Work to complete
Please give back, exactly as written, the lines from the line with "index dip: (748, 377)" to the line with "index dip: (173, 225)" in the listing below, leaving out all pictures.

Data to process
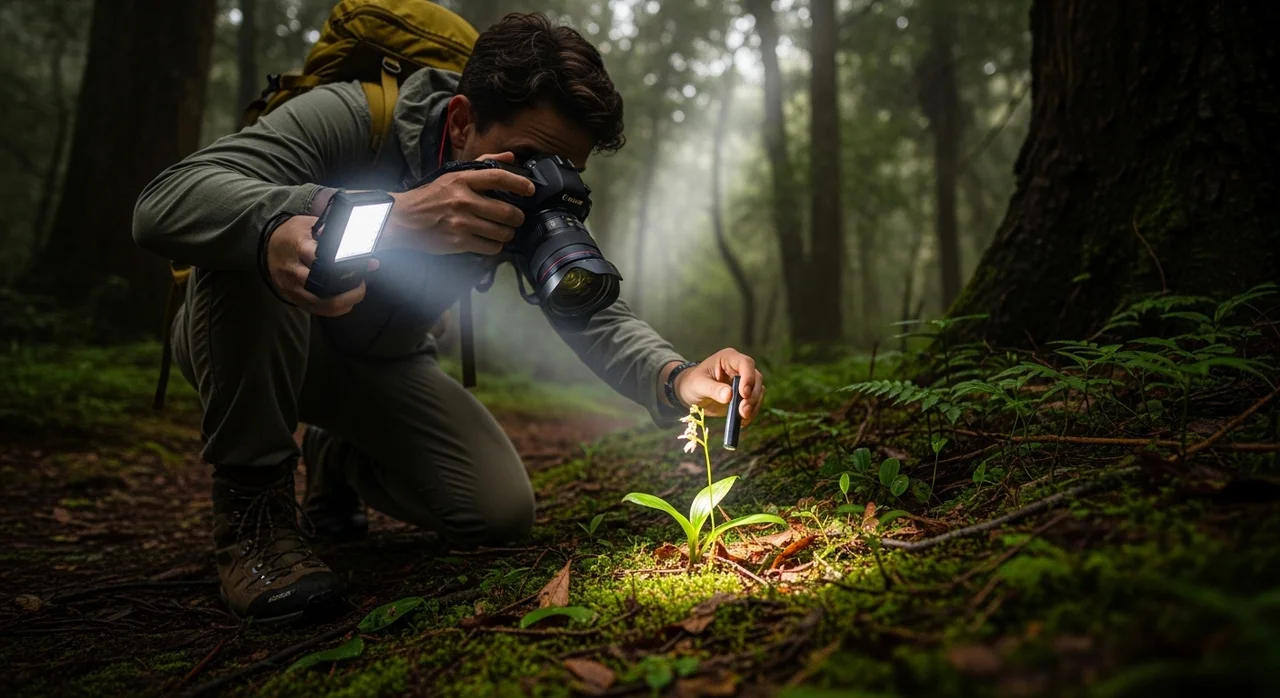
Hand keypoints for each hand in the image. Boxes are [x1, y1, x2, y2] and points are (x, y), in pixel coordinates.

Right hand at [265, 214, 378, 315]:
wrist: (267, 245)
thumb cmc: (292, 233)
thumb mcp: (309, 224)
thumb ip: (331, 233)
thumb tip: (357, 243)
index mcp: (299, 247)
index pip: (321, 259)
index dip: (343, 266)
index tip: (361, 267)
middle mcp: (294, 270)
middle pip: (322, 288)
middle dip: (348, 291)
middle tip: (362, 284)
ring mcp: (292, 286)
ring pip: (320, 304)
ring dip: (343, 303)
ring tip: (356, 295)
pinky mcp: (291, 297)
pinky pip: (314, 310)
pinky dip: (332, 310)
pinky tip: (345, 304)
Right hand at [383, 151, 534, 254]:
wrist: (403, 219)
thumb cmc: (431, 196)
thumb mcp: (453, 174)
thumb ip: (483, 163)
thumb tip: (511, 157)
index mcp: (462, 180)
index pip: (498, 177)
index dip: (519, 184)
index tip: (530, 189)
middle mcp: (463, 200)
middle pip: (507, 211)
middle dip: (517, 216)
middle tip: (516, 217)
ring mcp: (461, 223)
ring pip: (502, 232)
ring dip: (508, 232)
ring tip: (503, 230)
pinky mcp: (459, 242)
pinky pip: (491, 247)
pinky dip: (495, 246)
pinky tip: (490, 240)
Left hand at [669, 348, 764, 424]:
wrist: (690, 394)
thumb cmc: (692, 383)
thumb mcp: (698, 385)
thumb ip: (713, 389)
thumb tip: (729, 395)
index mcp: (728, 358)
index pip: (746, 363)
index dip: (748, 377)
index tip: (743, 394)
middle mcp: (739, 367)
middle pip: (756, 378)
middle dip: (752, 396)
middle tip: (743, 411)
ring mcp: (744, 381)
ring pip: (758, 391)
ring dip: (753, 405)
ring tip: (742, 417)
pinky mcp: (744, 395)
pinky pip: (754, 402)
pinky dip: (751, 412)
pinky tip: (742, 421)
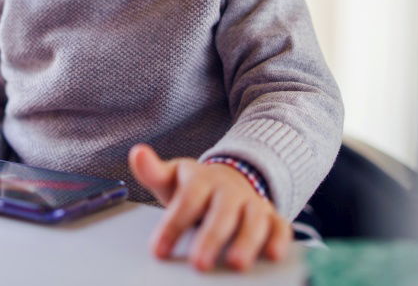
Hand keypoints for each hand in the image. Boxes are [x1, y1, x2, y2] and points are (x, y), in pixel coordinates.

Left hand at [128, 144, 291, 271]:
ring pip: (254, 219)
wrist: (229, 179)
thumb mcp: (172, 178)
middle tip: (200, 263)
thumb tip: (137, 153)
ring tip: (238, 264)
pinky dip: (279, 239)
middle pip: (222, 212)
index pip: (187, 200)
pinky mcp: (271, 216)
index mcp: (202, 180)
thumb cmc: (195, 187)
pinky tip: (273, 255)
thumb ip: (152, 171)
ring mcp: (252, 203)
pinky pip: (280, 226)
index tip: (159, 251)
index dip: (173, 225)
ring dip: (248, 241)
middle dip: (212, 237)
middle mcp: (229, 190)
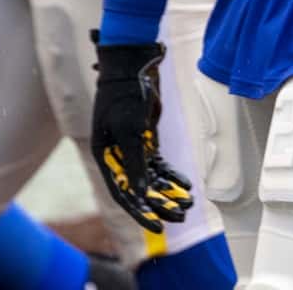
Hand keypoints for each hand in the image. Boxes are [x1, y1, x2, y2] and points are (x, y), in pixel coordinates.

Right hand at [90, 30, 193, 232]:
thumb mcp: (129, 130)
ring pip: (151, 178)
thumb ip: (135, 162)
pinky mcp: (146, 139)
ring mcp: (133, 148)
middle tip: (180, 218)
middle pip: (139, 189)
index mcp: (105, 157)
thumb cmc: (124, 96)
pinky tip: (186, 186)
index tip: (157, 226)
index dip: (140, 211)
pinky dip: (171, 175)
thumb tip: (140, 194)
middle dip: (160, 204)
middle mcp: (118, 156)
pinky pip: (159, 164)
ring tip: (187, 205)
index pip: (123, 192)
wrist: (131, 66)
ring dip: (168, 192)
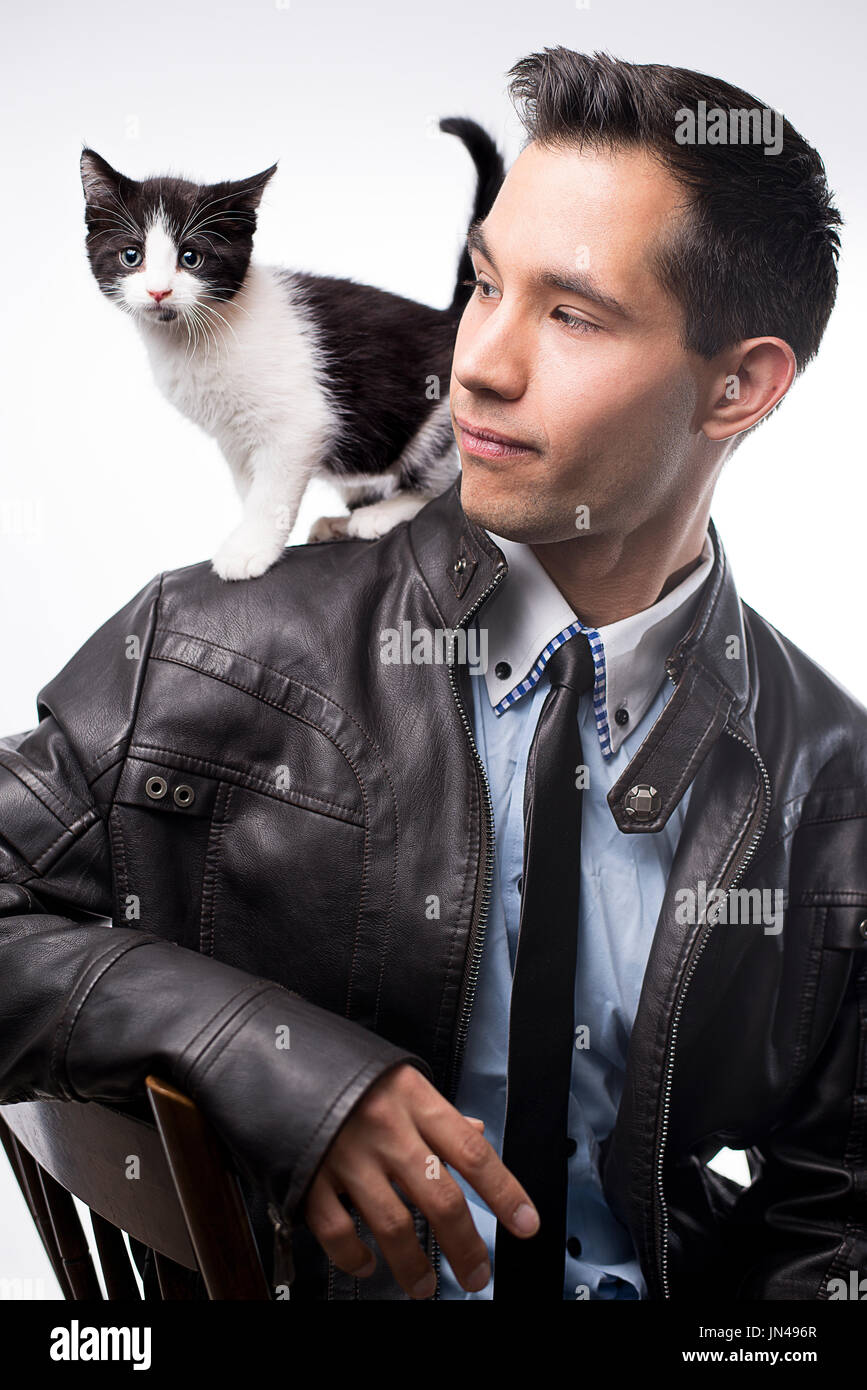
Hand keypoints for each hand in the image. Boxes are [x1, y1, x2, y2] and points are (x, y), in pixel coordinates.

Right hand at [302, 1062, 538, 1297]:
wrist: (273, 1053)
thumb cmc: (345, 1068)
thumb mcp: (399, 1077)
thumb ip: (438, 1113)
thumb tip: (476, 1137)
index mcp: (415, 1099)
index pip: (471, 1153)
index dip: (504, 1193)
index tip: (526, 1224)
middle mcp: (387, 1129)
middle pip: (440, 1199)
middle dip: (466, 1247)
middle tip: (477, 1276)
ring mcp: (347, 1155)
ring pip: (394, 1225)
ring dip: (415, 1266)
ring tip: (425, 1286)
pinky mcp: (310, 1176)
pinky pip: (339, 1232)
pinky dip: (355, 1257)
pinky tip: (367, 1265)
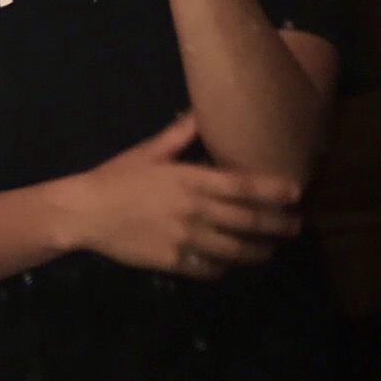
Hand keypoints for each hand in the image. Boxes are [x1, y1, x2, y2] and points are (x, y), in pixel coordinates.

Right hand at [57, 112, 301, 277]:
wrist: (85, 212)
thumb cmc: (117, 177)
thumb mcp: (148, 151)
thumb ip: (178, 135)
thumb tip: (200, 111)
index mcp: (190, 180)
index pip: (242, 185)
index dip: (272, 189)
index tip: (295, 192)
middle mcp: (194, 211)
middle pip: (248, 221)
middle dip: (277, 224)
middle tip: (295, 225)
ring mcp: (186, 240)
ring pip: (235, 250)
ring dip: (258, 251)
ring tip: (270, 250)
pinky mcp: (175, 263)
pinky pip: (210, 268)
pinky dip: (225, 266)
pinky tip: (230, 263)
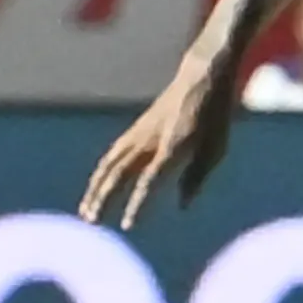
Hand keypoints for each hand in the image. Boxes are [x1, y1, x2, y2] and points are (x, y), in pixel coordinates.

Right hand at [82, 62, 234, 229]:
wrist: (200, 77)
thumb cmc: (214, 117)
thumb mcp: (215, 148)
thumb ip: (196, 177)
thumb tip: (182, 206)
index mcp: (172, 147)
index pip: (149, 181)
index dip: (137, 204)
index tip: (128, 226)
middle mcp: (149, 141)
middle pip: (118, 173)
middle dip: (102, 199)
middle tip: (91, 222)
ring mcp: (139, 134)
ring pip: (109, 165)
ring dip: (95, 190)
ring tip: (86, 213)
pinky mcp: (135, 131)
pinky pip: (112, 156)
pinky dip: (101, 175)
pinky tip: (96, 189)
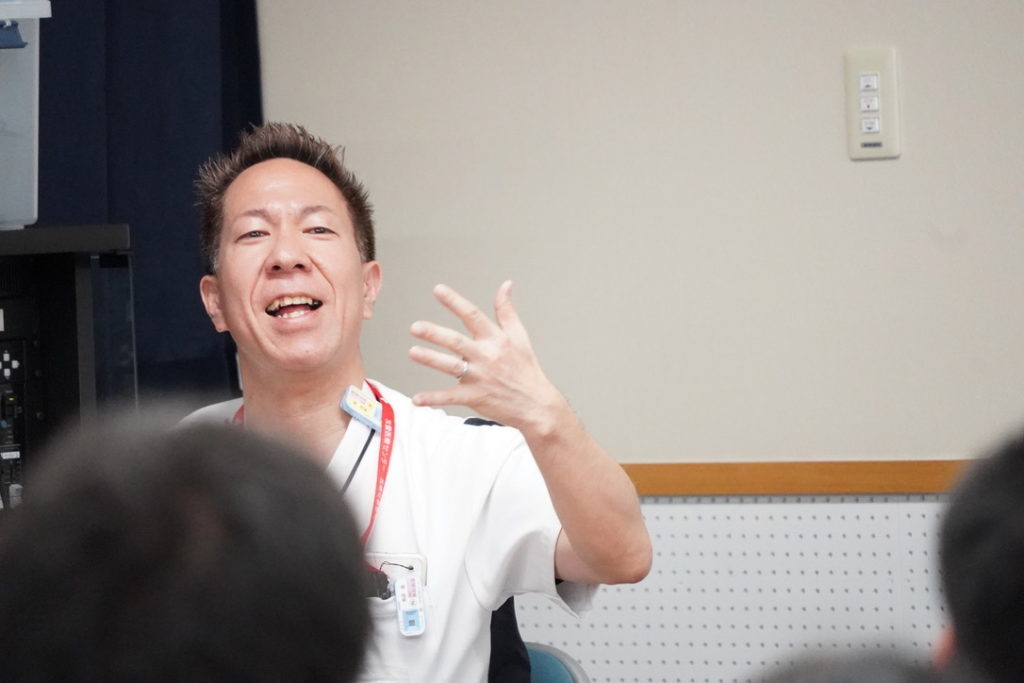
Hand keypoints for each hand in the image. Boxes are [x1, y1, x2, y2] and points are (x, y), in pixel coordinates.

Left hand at [408, 281, 564, 432]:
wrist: (536, 405)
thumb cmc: (526, 370)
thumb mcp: (520, 336)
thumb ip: (507, 310)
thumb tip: (506, 285)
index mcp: (496, 339)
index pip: (473, 316)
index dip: (455, 302)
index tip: (438, 290)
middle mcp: (486, 356)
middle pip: (457, 341)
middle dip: (435, 333)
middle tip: (415, 327)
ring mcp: (480, 377)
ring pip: (451, 366)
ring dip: (431, 359)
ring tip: (413, 352)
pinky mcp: (475, 397)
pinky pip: (451, 397)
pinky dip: (434, 398)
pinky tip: (417, 399)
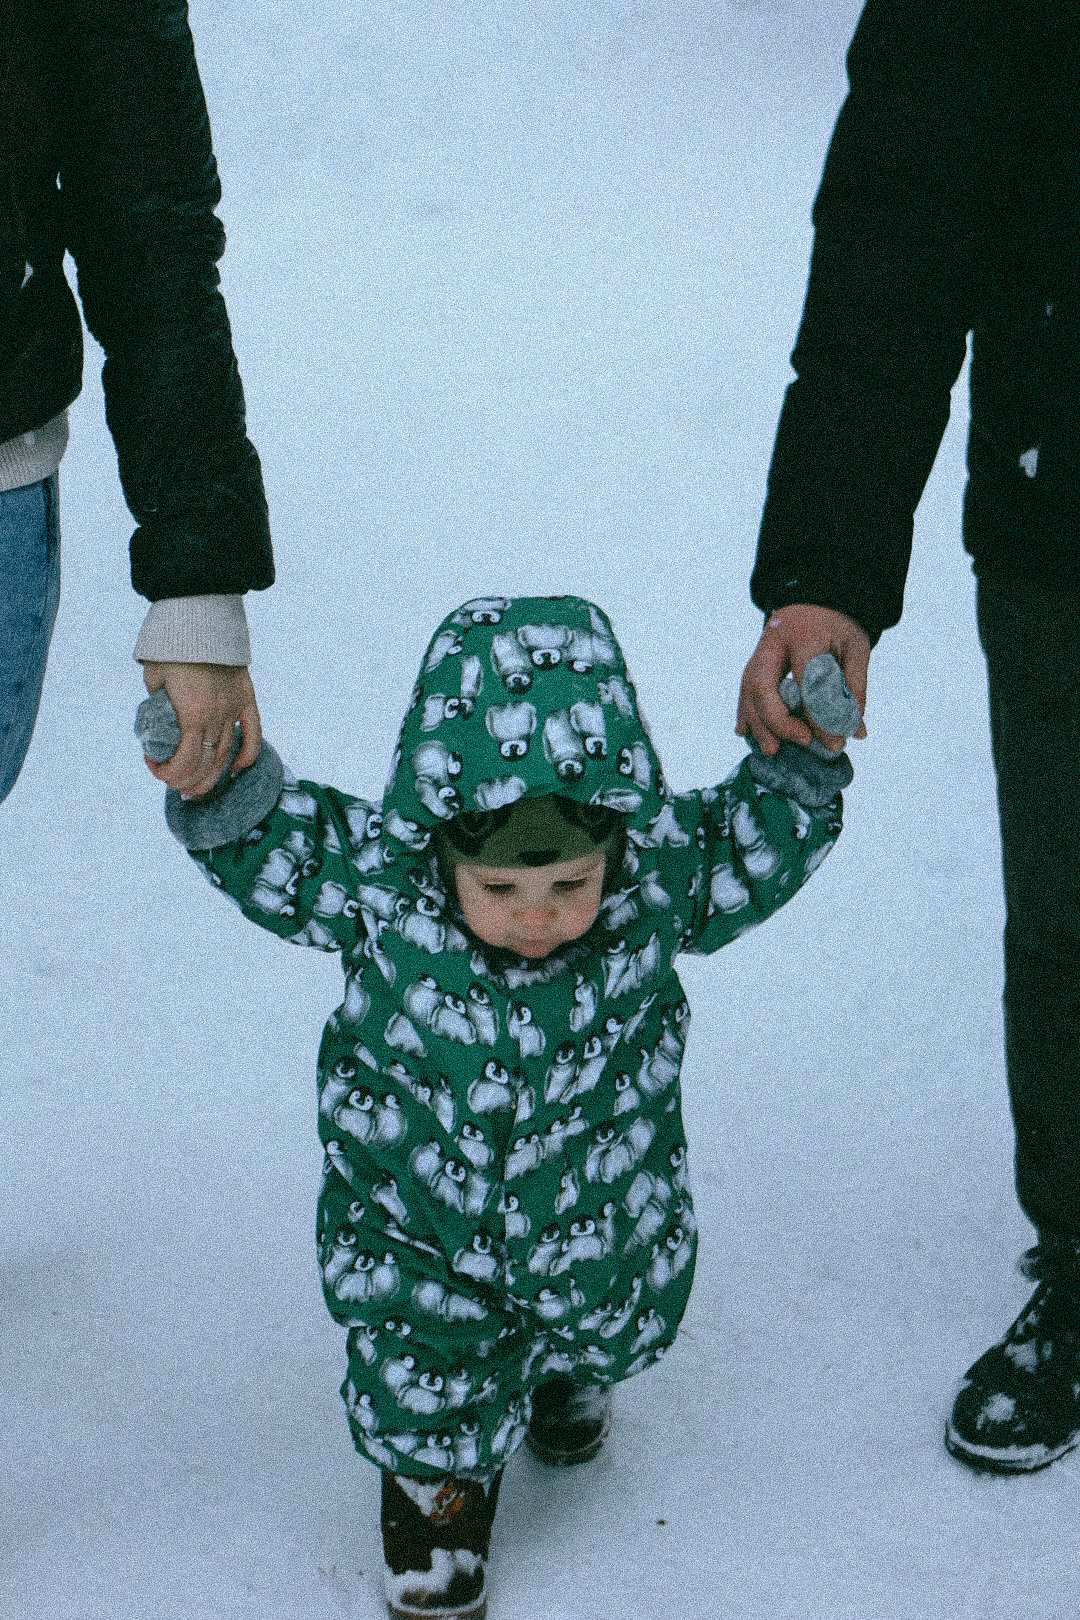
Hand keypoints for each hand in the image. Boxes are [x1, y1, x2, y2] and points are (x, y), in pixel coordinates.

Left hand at [141, 661, 261, 796]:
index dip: (167, 773)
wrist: (198, 618)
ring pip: (227, 755)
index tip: (155, 767)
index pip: (184, 761)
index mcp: (190, 714)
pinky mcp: (246, 697)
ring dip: (212, 776)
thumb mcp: (153, 680)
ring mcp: (233, 707)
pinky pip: (252, 734)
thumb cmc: (169, 648)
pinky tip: (235, 770)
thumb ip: (157, 706)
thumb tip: (158, 725)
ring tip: (200, 788)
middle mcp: (215, 716)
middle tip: (178, 789)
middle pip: (206, 764)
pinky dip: (246, 756)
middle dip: (189, 782)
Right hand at [736, 604, 869, 755]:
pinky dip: (745, 713)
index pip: (807, 680)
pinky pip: (743, 690)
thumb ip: (854, 687)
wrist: (816, 599)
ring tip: (771, 750)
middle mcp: (774, 642)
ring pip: (747, 690)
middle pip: (762, 685)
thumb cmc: (838, 625)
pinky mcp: (753, 662)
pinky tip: (745, 732)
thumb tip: (855, 731)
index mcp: (805, 634)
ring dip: (757, 723)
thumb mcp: (856, 648)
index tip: (833, 742)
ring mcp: (759, 651)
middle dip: (777, 720)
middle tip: (802, 741)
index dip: (818, 715)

Response area
index dip: (748, 377)
index tip: (743, 394)
middle mcp: (739, 367)
middle pip: (756, 378)
middle dip: (752, 396)
middle tip: (743, 411)
ring mcp: (744, 381)
ring pip: (758, 391)
ring dip: (753, 405)
ring tip: (742, 417)
pinky mcp: (744, 395)
pinky pip: (754, 402)
pinky dip: (751, 412)
pinky tip: (742, 421)
Hand keypoints for each hand in the image. Boxes are [x1, y1, x2, y2] and points are (x, y), in pixel coordinates.

Left hand at [128, 144, 291, 271]:
ring pip: (254, 219)
wrist: (229, 179)
thumb mcp: (172, 178)
middle tip: (200, 263)
thumb tip: (137, 153)
ring tip: (238, 264)
pinky dip: (279, 239)
middle pip: (222, 212)
index pip: (187, 200)
pinky mcp: (271, 216)
index mcp: (202, 180)
thumb cmc: (195, 187)
pinky tip: (273, 255)
thumb ip: (152, 171)
ring mcp: (252, 203)
pinky pip: (280, 226)
index tip: (159, 251)
index dip: (173, 225)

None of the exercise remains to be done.